▶ [EXERCISE OBJECTIVE]
Wherever an image appears in the data, omit it and copy all the remaining text word for word.

[Collected data]
========================================

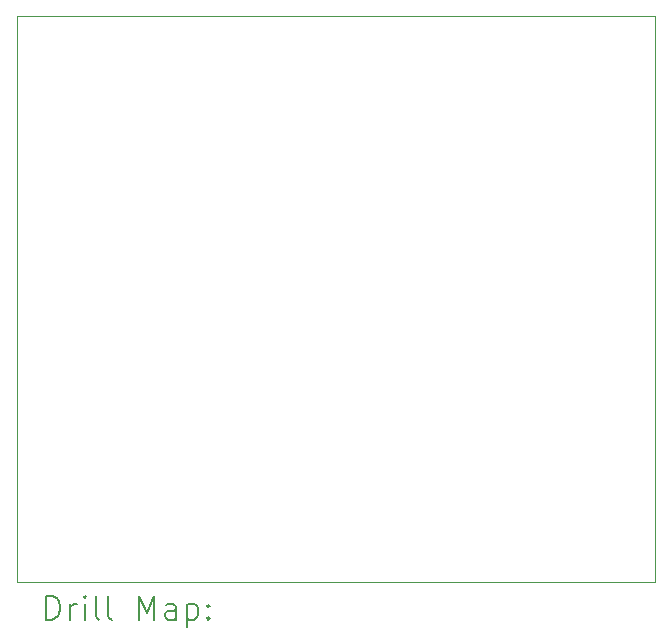
<source format=gbr>
%TF.GenerationSoftware,KiCad,Pcbnew,(6.0.7)*%
%TF.CreationDate,2023-01-24T22:55:52+00:00*%
%TF.ProjectId,CPC464-2MINICAS1,43504334-3634-42d3-924d-494e49434153,rev?*%
%TF.SameCoordinates,Original*%
%TF.FileFunction,Drillmap*%
%TF.FilePolarity,Positive*%
%FSLAX45Y45*%
G04 Gerber Fmt 4.5, Leading zero omitted, Abs format (unit mm)*
G04 Created by KiCad (PCBNEW (6.0.7)) date 2023-01-24 22:55:52*
%MOMM*%
%LPD*%
G01*
G04 APERTURE LIST*
%ADD10C,0.100000*%
%ADD11C,0.200000*%
G04 APERTURE END LIST*
D10*
X8671560Y-8915400D02*
X3266440Y-8915400D01*
X3266440Y-8915400D02*
X3266440Y-4119880D01*
X3266440Y-4119880D02*
X8671560Y-4119880D01*
X8671560Y-4119880D02*
X8671560Y-8915400D01*
D11*
X3519059Y-9230876D02*
X3519059Y-9030876D01*
X3566678Y-9030876D01*
X3595249Y-9040400D01*
X3614297Y-9059448D01*
X3623821Y-9078495D01*
X3633345Y-9116590D01*
X3633345Y-9145162D01*
X3623821Y-9183257D01*
X3614297Y-9202305D01*
X3595249Y-9221352D01*
X3566678Y-9230876D01*
X3519059Y-9230876D01*
X3719059Y-9230876D02*
X3719059Y-9097543D01*
X3719059Y-9135638D02*
X3728583Y-9116590D01*
X3738107Y-9107067D01*
X3757154Y-9097543D01*
X3776202Y-9097543D01*
X3842868Y-9230876D02*
X3842868Y-9097543D01*
X3842868Y-9030876D02*
X3833345Y-9040400D01*
X3842868Y-9049924D01*
X3852392Y-9040400D01*
X3842868Y-9030876D01*
X3842868Y-9049924D01*
X3966678Y-9230876D02*
X3947630Y-9221352D01*
X3938107Y-9202305D01*
X3938107Y-9030876D01*
X4071440Y-9230876D02*
X4052392Y-9221352D01*
X4042868Y-9202305D01*
X4042868Y-9030876D01*
X4300011Y-9230876D02*
X4300011Y-9030876D01*
X4366678Y-9173733D01*
X4433345Y-9030876D01*
X4433345Y-9230876D01*
X4614297Y-9230876D02*
X4614297Y-9126114D01*
X4604773Y-9107067D01*
X4585726Y-9097543D01*
X4547630Y-9097543D01*
X4528583Y-9107067D01*
X4614297Y-9221352D02*
X4595250Y-9230876D01*
X4547630Y-9230876D01*
X4528583Y-9221352D01*
X4519059Y-9202305D01*
X4519059Y-9183257D01*
X4528583Y-9164210D01*
X4547630Y-9154686D01*
X4595250Y-9154686D01*
X4614297Y-9145162D01*
X4709535Y-9097543D02*
X4709535Y-9297543D01*
X4709535Y-9107067D02*
X4728583Y-9097543D01*
X4766678Y-9097543D01*
X4785726Y-9107067D01*
X4795250Y-9116590D01*
X4804773Y-9135638D01*
X4804773Y-9192781D01*
X4795250Y-9211829D01*
X4785726Y-9221352D01*
X4766678Y-9230876D01*
X4728583Y-9230876D01*
X4709535Y-9221352D01*
X4890488Y-9211829D02*
X4900011Y-9221352D01*
X4890488Y-9230876D01*
X4880964Y-9221352D01*
X4890488Y-9211829D01*
X4890488Y-9230876D01*
X4890488Y-9107067D02*
X4900011Y-9116590D01*
X4890488Y-9126114D01*
X4880964Y-9116590D01*
X4890488Y-9107067D01*
X4890488Y-9126114D01*
M02*

</source>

========================================

▶ [EXERCISE OUTPUT]
<source format=gbr>
%TF.GenerationSoftware,KiCad,Pcbnew,(6.0.7)*%
%TF.CreationDate,2023-01-24T22:55:52+00:00*%
%TF.ProjectId,CPC464-2MINICAS1,43504334-3634-42d3-924d-494e49434153,rev?*%
%TF.SameCoordinates,Original*%
%TF.FileFunction,Drillmap*%
%TF.FilePolarity,Positive*%
%FSLAX45Y45*%
G04 Gerber Fmt 4.5, Leading zero omitted, Abs format (unit mm)*
G04 Created by KiCad (PCBNEW (6.0.7)) date 2023-01-24 22:55:52*
%MOMM*%
%LPD*%
G01*
G04 APERTURE LIST*
%ADD10C,0.100000*%
%ADD11C,0.200000*%
G04 APERTURE END LIST*
D10*
X8671560Y-8915400D02*
X3266440Y-8915400D01*
X3266440Y-8915400D02*
X3266440Y-4119880D01*
X3266440Y-4119880D02*
X8671560Y-4119880D01*
X8671560Y-4119880D02*
X8671560Y-8915400D01*
D11*
X3519059Y-9230876D02*
X3519059Y-9030876D01*
X3566678Y-9030876D01*
X3595249Y-9040400D01*
X3614297Y-9059448D01*
X3623821Y-9078495D01*
X3633345Y-9116590D01*
X3633345Y-9145162D01*
X3623821Y-9183257D01*
X3614297Y-9202305D01*
X3595249Y-9221352D01*
X3566678Y-9230876D01*
X3519059Y-9230876D01*
X3719059Y-9230876D02*
X3719059Y-9097543D01*
X3719059Y-9135638D02*
X3728583Y-9116590D01*
X3738107Y-9107067D01*
X3757154Y-9097543D01*
X3776202Y-9097543D01*
X3842868Y-9230876D02*
X3842868Y-9097543D01*
X3842868Y-9030876D02*
X3833345Y-9040400D01*
X3842868Y-9049924D01*
X3852392Y-9040400D01*
X3842868Y-9030876D01*
X3842868Y-9049924D01*
X3966678Y-9230876D02*
X3947630Y-9221352D01*
X3938107Y-9202305D01*
X3938107Y-9030876D01*
X4071440Y-9230876D02*
X4052392Y-9221352D01*
X4042868Y-9202305D01*
X4042868Y-9030876D01*
X4300011Y-9230876D02*
X4300011Y-9030876D01*
X4366678Y-9173733D01*
X4433345Y-9030876D01*
X4433345Y-9230876D01*
X4614297Y-9230876D02*
X4614297Y-9126114D01*
X4604773Y-9107067D01*
X4585726Y-9097543D01*
X4547630Y-9097543D01*
X4528583Y-9107067D01*
X4614297Y-9221352D02*
X4595250Y-9230876D01*
X4547630Y-9230876D01*
X4528583Y-9221352D01*
X4519059Y-9202305D01*
X4519059Y-9183257D01*
X4528583Y-9164210D01*
X4547630Y-9154686D01*
X4595250Y-9154686D01*
X4614297Y-9145162D01*
X4709535Y-9097543D02*
X4709535Y-9297543D01*
X4709535Y-9107067D02*
X4728583Y-9097543D01*
X4766678Y-9097543D01*
X4785726Y-9107067D01*
X4795250Y-9116590D01*
X4804773Y-9135638D01*
X4804773Y-9192781D01*
X4795250Y-9211829D01*
X4785726Y-9221352D01*
X4766678Y-9230876D01*
X4728583Y-9230876D01*
X4709535Y-9221352D01*
X4890488Y-9211829D02*
X4900011Y-9221352D01*
X4890488Y-9230876D01*
X4880964Y-9221352D01*
X4890488Y-9211829D01*
X4890488Y-9230876D01*
X4890488Y-9107067D02*
X4900011Y-9116590D01*
X4890488Y-9126114D01*
X4880964Y-9116590D01*
X4890488Y-9107067D01*
X4890488Y-9126114D01*
M02*

</source>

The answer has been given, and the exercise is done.